Corzine: Lisa Jackson 'Has Done a Remarkable Job' in a 'Constrained World'

Posted by Wonk Room Tue, 09 Dec 2008 16:34:00 GMT

From the Wonk Room.

Lisa Jackson, President-elect Barack Obama’s co-chair of his energy and natural resources transition team, has emerged as the top candidate to be administrator of the Environmental Protection Agency. Jackson, a 46-year-old African American engineer, left her job as administrator of the New Jersey Department of Environmental Protection to become Gov. Jon Corzine’s chief of staff on December 1. Jackson has a mixed record at the New Jersey DEP, earning praise for her work ethic but criticism for difficulties achieving the department’s mission.
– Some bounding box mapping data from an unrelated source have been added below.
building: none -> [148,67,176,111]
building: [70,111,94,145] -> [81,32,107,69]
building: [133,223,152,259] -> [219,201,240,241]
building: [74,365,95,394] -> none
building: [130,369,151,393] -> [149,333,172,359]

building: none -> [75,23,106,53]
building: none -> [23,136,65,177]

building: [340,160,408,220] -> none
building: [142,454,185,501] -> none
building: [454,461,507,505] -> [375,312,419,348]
In an exclusive interview with the ThinkProgress Wonk Room, Gov. Corzine says Jackson has been “remarkably successful” despite a limited budget and competing state priorities:

Lisa Jackson is, without question in my mind, someone who has overwhelmingly been successful as an environmentalist, but also she has also been a person who understands that we have to move in a disciplined thoughtful manner. We can’t do everything at once. . . I think Lisa has done a remarkable job of trying to move the environmental agenda forward within a constrained world.
Watch it:

Corzine’s view is shared by local environmentalists like the Association of New Jersey Environmental Commissions’ Sandy Batty, and Environment New Jersey’s Dena Mottola Jaborska, who told Environment and Energy News that Jackson is “a skilled administrator who’s willing to listen” and the “best DEP commissioner that New Jersey had for a long time.” Jackson’s agency “has suffered from a slate of budget cuts by Democratic and Republican governors alike, and thousands of staff positions have been lost over the years.” Struggling to reduce a multi-billion-dollar state debt, Corzine himself has slashed the DEP budget even as the department’s responsibilities have expanded to handle global warming.
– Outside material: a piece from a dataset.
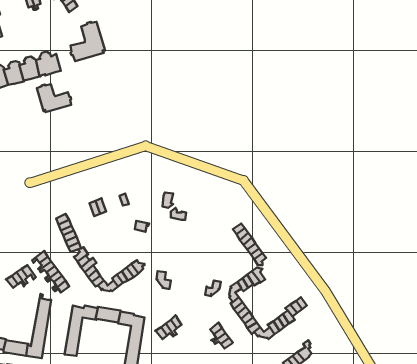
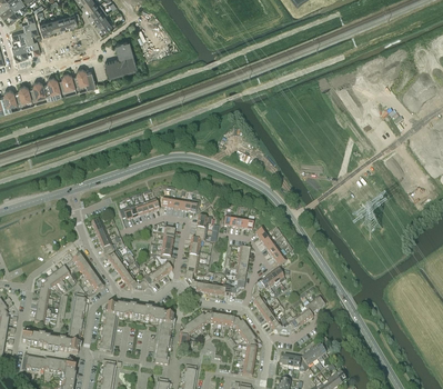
building: [37,84,71,112] -> none

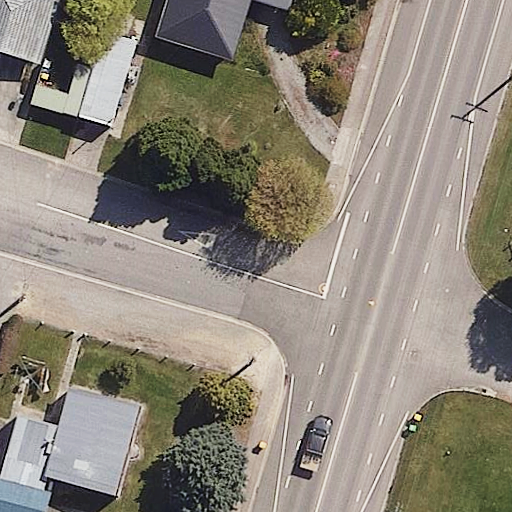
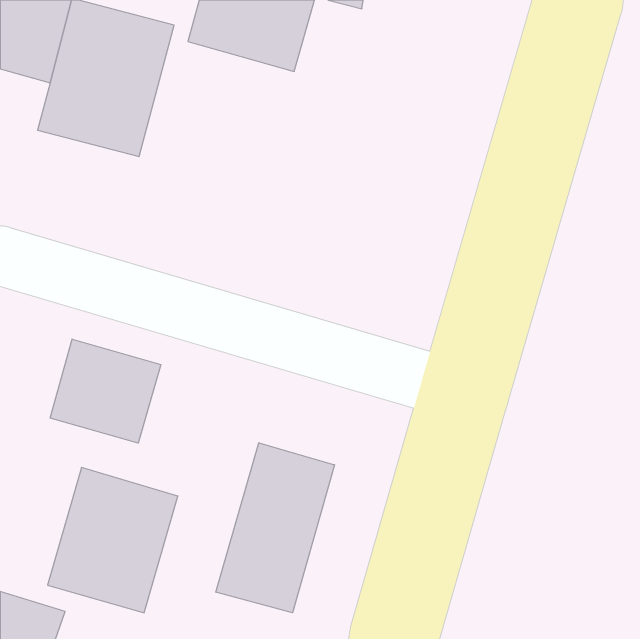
building: none -> [50,339,161,443]
building: none -> [216,443,335,613]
The list of problems at the underfunded agency is long. The Public Employees for Environmental Responsibility has been the most critical of Jackson’s potential appointment, claiming “Jackson embraced policies at DEP echoing the very practices at the Bush EPA which Senator Barack Obama condemned during the presidential campaign,” including “suppression of scientific information, issuance of gag orders,” and “closed-door deal-making with regulated industry executives and lobbyists.” PEER’s Jeff Ruch describes Jackson as “a pliant technocrat who will follow orders”:
While Ms. Jackson has a compelling biography, little of what occurred during her 31-month tenure commends her for promotion. Under her watch, New Jersey’s environment only got dirtier, incredible as that may seem.

PEER, which exposed many of the EPA’s worst practices under Stephen Johnson, notes that “Jackson appointed the lobbyist for the New Jersey Builders Association as her Assistant Commissioner to oversee critical water quality and land use permits,” and “failed to warn parents or workers for months about mercury contamination” at a day-care center in a former thermometer factory.

Transcript:

CORZINE: Lisa Jackson is, without question in my mind, someone who has overwhelmingly been successful as an environmentalist, but also she has also been a person who understands that we have to move in a disciplined thoughtful manner. We can’t do everything at once.
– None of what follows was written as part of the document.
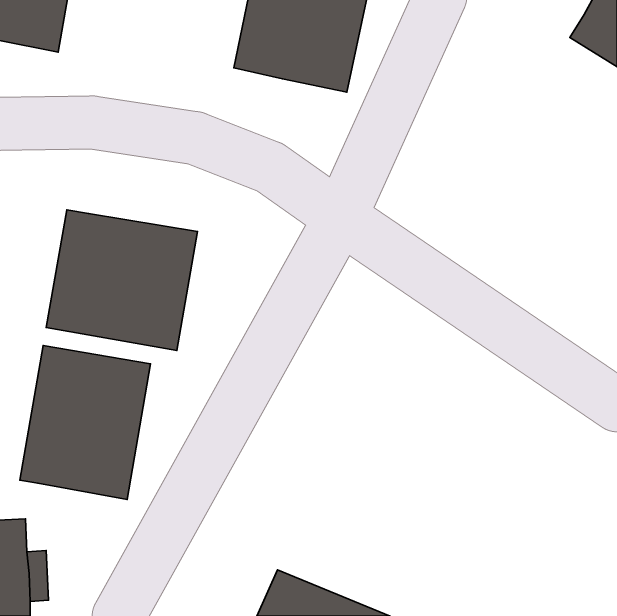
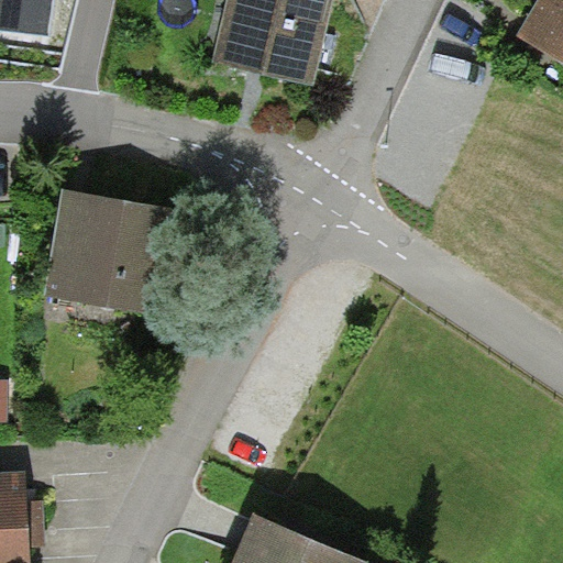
building: [20,346,151,500] -> none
We have the most Superfund sites in America in New Jersey. And we are cleaning them up within the financial capacity of what we have the resources to do. And we need help from the federal government on that.

Having Lisa here, who is absolutely committed to the kind of cleanup that some of her critics would say she should have done more of . . . Those individuals I think some times are not putting it in the context of health care, or education, or other difficult but important responsibilities that government has to take on. I think Lisa has done a remarkable job of trying to move the environmental agenda forward within a constrained world.